Quebra-cabeças artificial?
Essa linha do tempo detalhadíssima tem dois pressupostos ocultos. O primeiro é que todos os textos bíblicos sobre o fim do mundo funcionam como peças, que têm de ser juntadas pelos cristãos para montar o retrato completo do Apocalipse. O segundo é que os autores bíblicos escreveram suas profecias de olho no futuro distante, prevendo eventos como o ressurgimento de Israel em 1948 ou a invenção dos cartões de crédito.

Ambos os pressupostos provavelmente estão errados. "É importante a gente reconhecer que há vários tipos diferentes de expectativa apocalíptica entre os autores do Novo Testamento", diz Nogueira, que é autor do livro "O que é Apocalipse" (Editora Brasiliense). "O único a realmente falar numa espécie de arrebatamento é Paulo, na Primeira Carta aos Tessalonicenses", afirma. Nas cartas realmente escritas pelo apóstolo Paulo (várias das que estão no Novo Testamento parecem não ser de autoria dele), o líder cristão não fala da Tribulação ou da batalha em Megiddo, mas parece ver o retorno de Cristo de forma simultânea com a ressurreição dos mortos e o arrebatamento dos fiéis ainda vivos.

"Já no Apocalipse, parece claro que os fiéis cristãos não são levados para o céu, mas passam por toda a Tribulação aqui mesmo na Terra", explica o especialista brasileiro. "E existem algumas tradições no Novo Testamento, como o Evangelho de João, que parecem não se preocupar com esses cenários apocalípticos. João fala diretamente em vida eterna para o fiel, sem uma perspectiva clara do retorno de Jesus."

Outro ponto importante é que as profecias cristãs, em especial as do livro do Apocalipse, têm relação direta com a realidade de perseguição que os fiéis do século I estavam enfrentando.
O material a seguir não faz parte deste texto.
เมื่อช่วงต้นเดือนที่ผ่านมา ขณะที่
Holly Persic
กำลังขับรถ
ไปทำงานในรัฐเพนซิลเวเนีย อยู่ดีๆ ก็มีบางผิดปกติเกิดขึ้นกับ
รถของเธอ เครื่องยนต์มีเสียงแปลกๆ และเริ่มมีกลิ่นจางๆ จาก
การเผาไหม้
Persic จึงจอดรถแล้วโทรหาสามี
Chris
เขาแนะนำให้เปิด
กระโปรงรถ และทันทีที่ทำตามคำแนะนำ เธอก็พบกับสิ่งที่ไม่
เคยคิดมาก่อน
É quase certo, por exemplo, que o misterioso número 666, associado ao Anticristo, seja apenas uma representação do imperador romano Nero, supostamente responsável por executar Pedro e Paulo entre os anos 64 e 67 de nossa era. Nos alfabetos hebraico, aramaico e grego, cada letra tinha um valor numérico, e a soma das letras do nome "Nero César" poderia chegar a esse valor, dependendo de como a conta é feita.
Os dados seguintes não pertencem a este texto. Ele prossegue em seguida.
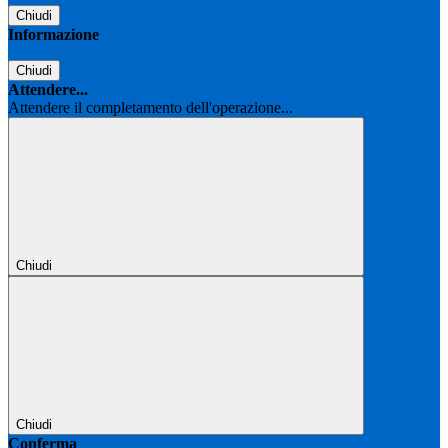
Chiudi
Informazione
Chiudi
Attendere...
Attendere il completamento dell'operazione...
Chiudi
Chiudi
Conferma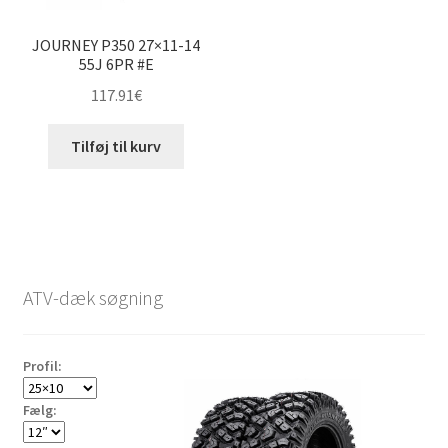
JOURNEY P350 27×11-14
55J 6PR #E
117.91
€
Tilføj til kurv
ATV-dæk søgning
Profil:
Fælg: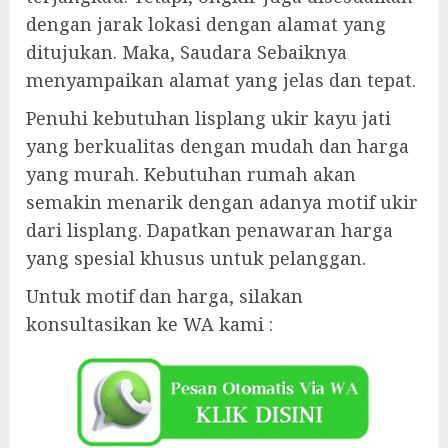
dengan jarak lokasi dengan alamat yang
ditujukan. Maka, Saudara Sebaiknya
menyampaikan alamat yang jelas dan tepat.
Penuhi kebutuhan lisplang ukir kayu jati
yang berkualitas dengan mudah dan harga
yang murah. Kebutuhan rumah akan
semakin menarik dengan adanya motif ukir
dari lisplang. Dapatkan penawaran harga
yang spesial khusus untuk pelanggan.
Untuk motif dan harga, silakan
konsultasikan ke WA kami :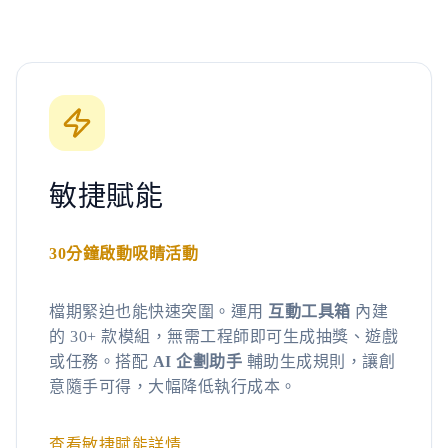
敏捷賦能
30分鐘啟動吸睛活動
檔期緊迫也能快速突圍。運用
互動工具箱
內建
的 30+ 款模組，無需工程師即可生成抽獎、遊戲
或任務。搭配
AI 企劃助手
輔助生成規則，讓創
意隨手可得，大幅降低執行成本。
查看敏捷賦能詳情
Também são feitas referências às sete colinas da cidade de Roma, entre outros elementos do império inimigo dos primeiros cristãos. Para Nogueira, todo o cenário de guerra que circunda o livro do Apocalipse indica que ele provavelmente foi escrito por cristãos de origem judaica, cuja comunidade ficou traumatizada com a destruição de Jerusalém pelos romanos no ano 70. "Quem não vê esse contexto imediato da narrativa desconsidera o primeiro leitor desses livros", resume ele.
Visão literal
Isso não quer dizer, porém, que os primeiros cristãos entendessem suas próprias esperanças apocalípticas de forma alegórica ou simbólica. "Em parte, a linguagem do Apocalipse é a do êxtase profético, mas eu não duvido muito que eles fizessem uma leitura literal dele. Até porque o livro coloca tudo em termos radicais -- ele não admite uma postura neutra", diz Nogueira.

Como, então, os cristãos modernos deveriam encarar as profecias apocalípticas sem cometer erros de interpretação nem anacronismos? "Essa é a grande questão", reconhece Nogueira. "Acho que podemos vê-las como a resposta de irmãos de fé diante da perseguição. E também como uma mensagem de esperança, que pode ter uma força muito grande." Seja como for, não custa nada levar em consideração a advertência do próprio Jesus, no Evangelho de Marcos, a respeito de quem deseja prever com exatidão o fim do mundo: "Mas daquele dia e hora ninguém sabe, nem os anjos que estão no céu, nem o Filho, senão o Pai".